Finanziamento dell’UE NextGenerationEU PRIN PNRR 2022 - DiverSIta. Diversity in Spoken Italian - M4C2 investimento 1.1 Avviso 1409/2022
Progetto An important part of cultural heritage is represented by the complex and diverse set of linguistic resources used in every-day spoken communication, to which we refer as oral heritage. Compared to written language, the documentation of oral heritage poses a number of difficulties, part of which arise from the great variability of spoken language and can be seen as a reflection of diversity in society. The DiversITa project aims to develop a digital resource documenting the transforming nature of the oral Italian heritage, with a focus on the urban contexts of Bologna and Torino, in the belief that a better representation of the diversity subsumed in spoken Italian may be a crucial step towards a more inclusive society, that is one able to represent the diversity of its individuals.

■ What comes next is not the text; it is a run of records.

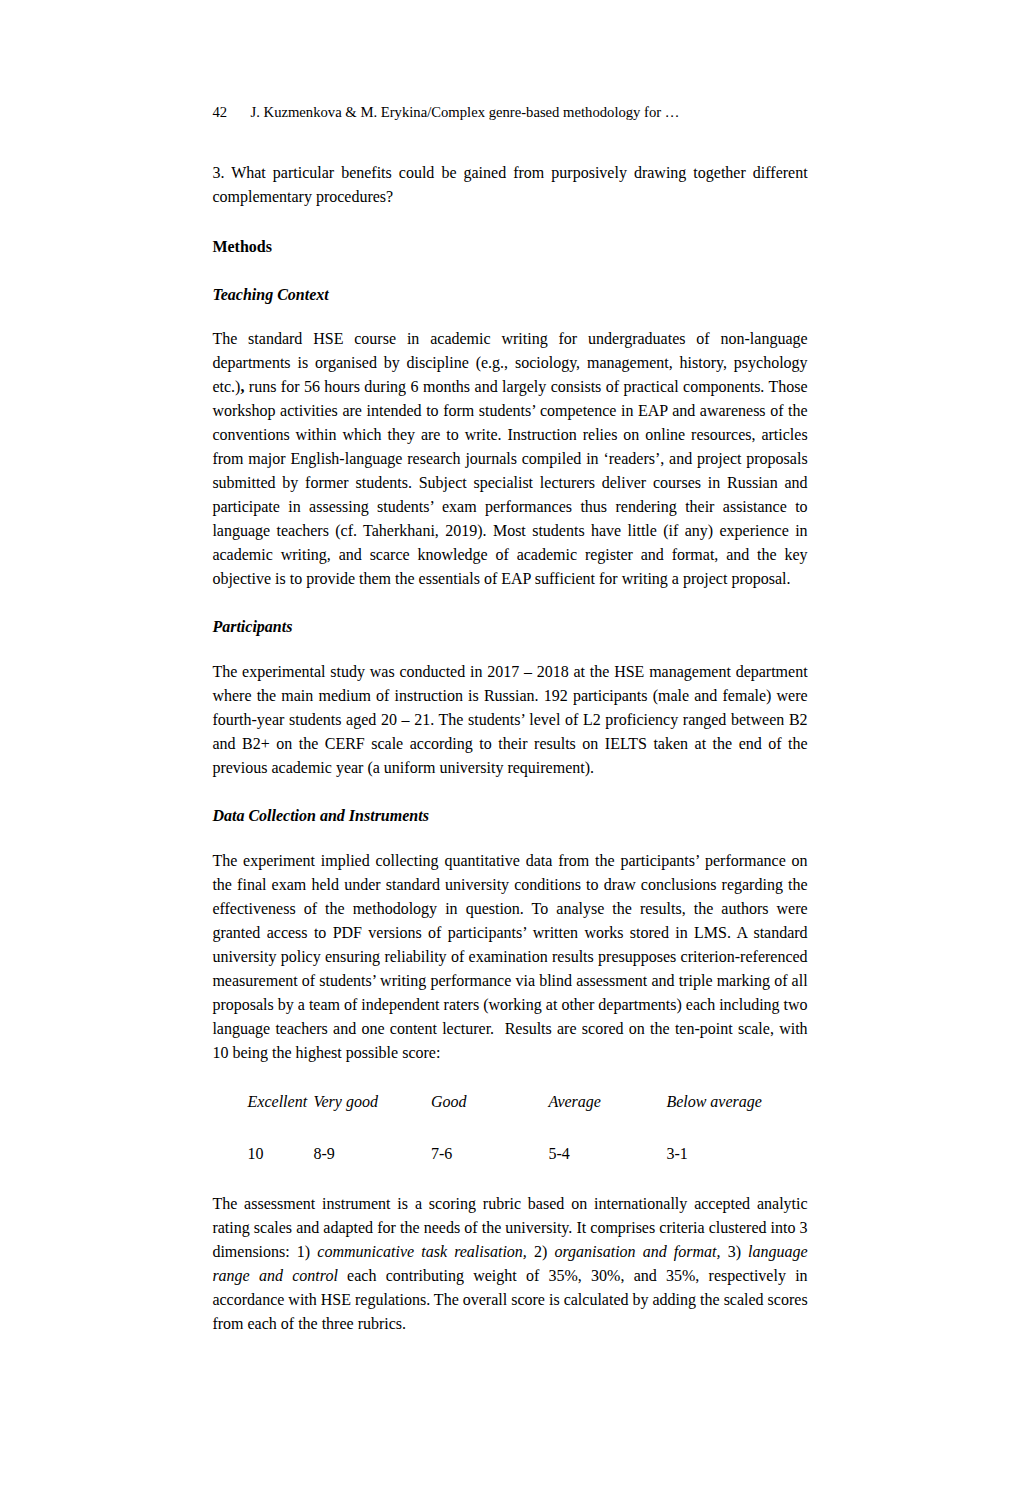42 J. Kuzmenkova & M. Erykina/Complex genre-based methodology for …
3. What particular benefits could be gained from purposively drawing together different complementary procedures?
Methods
Teaching Context
The standard HSE course in academic writing for undergraduates of non-language departments is organised by discipline (e.g., sociology, management, history, psychology etc.), runs for 56 hours during 6 months and largely consists of practical components. Those workshop activities are intended to form students’ competence in EAP and awareness of the conventions within which they are to write. Instruction relies on online resources, articles from major English-language research journals compiled in ‘readers’, and project proposals submitted by former students. Subject specialist lecturers deliver courses in Russian and participate in assessing students’ exam performances thus rendering their assistance to language teachers (cf. Taherkhani, 2019). Most students have little (if any) experience in academic writing, and scarce knowledge of academic register and format, and the key objective is to provide them the essentials of EAP sufficient for writing a project proposal.
Participants
The experimental study was conducted in 2017 – 2018 at the HSE management department where the main medium of instruction is Russian. 192 participants (male and female) were fourth-year students aged 20 – 21. The students’ level of L2 proficiency ranged between B2 and B2+ on the CERF scale according to their results on IELTS taken at the end of the previous academic year (a uniform university requirement).
Data Collection and Instruments
The experiment implied collecting quantitative data from the participants’ performance on the final exam held under standard university conditions to draw conclusions regarding the effectiveness of the methodology in question. To analyse the results, the authors were granted access to PDF versions of participants’ written works stored in LMS. A standard university policy ensuring reliability of examination results presupposes criterion-referenced measurement of students’ writing performance via blind assessment and triple marking of all proposals by a team of independent raters (working at other departments) each including two language teachers and one content lecturer. Results are scored on the ten-point scale, with 10 being the highest possible score:
| Excellent | Very good | Good | Average | Below average |
| 10 | 8-9 | 7-6 | 5-4 | 3-1 |
The assessment instrument is a scoring rubric based on internationally accepted analytic rating scales and adapted for the needs of the university. It comprises criteria clustered into 3 dimensions: 1) communicative task realisation, 2) organisation and format, 3) language range and control each contributing weight of 35%, 30%, and 35%, respectively in accordance with HSE regulations. The overall score is calculated by adding the scaled scores from each of the three rubrics.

This goal will be achieved by expanding an already existing corpus of spoken Italian (KIParla, www.kiparla.it), with new modules that will make it representative 1) of the diverse constellation of speakers of Italian, without aprioristic assumptions on their linguistic and sociological backgrounds, and 2) of the varieties of Italian that are spoken by these individuals, including underrepresented ones (e.g. sociolects of groups with minor educational achievements, learner varieties and ethnolects of Italian spoken within communities of speakers with an international migration background). At the end of the project we expect to have an open-access, modular, incremental, replicable resource including six modules (KIP, ParlaTO, PArlaBO, KIPasti, Stra-PArlaTO and Stra-ParlaTO), for a total of 310 h of transcribed recordings, aligned with audio, and searchable through ad-hoc queries thanks to metadata-based filters. The whole process and methodology will be documented, making it fully accessible and replicable also for other languages in and outside Europe, in compliance with the FAIR principles.
Directly connected to the achievement of this goal is the second objective of the DiverSIta project. Thanks to the analysis of oral data, we will design an ORAL COMPASS, namely, a tool for non-academic interlocutors (city institutions, immigration offices, schools, etc.) to orient themselves in the multifaceted processes that characterize spoken language, in particular those practices leading to the co-construction and communication of social categories in and through language. Oral Compass will provide guidelines and visual instruments designed for people working in cross-cultural contexts, to interpret with greater awareness the processes through which social actors construct and convey specific social categories (e.g. “foreigners”, vs “migrants”, “newcomers”, etc.). We expect the Oral Compass to have a crucial impact on the dynamics of social inclusion, thanks to the active involvement of local institutions, who will participate in the design of the resource and will be guided through a process of uptake and implementation of the research results and recommendations.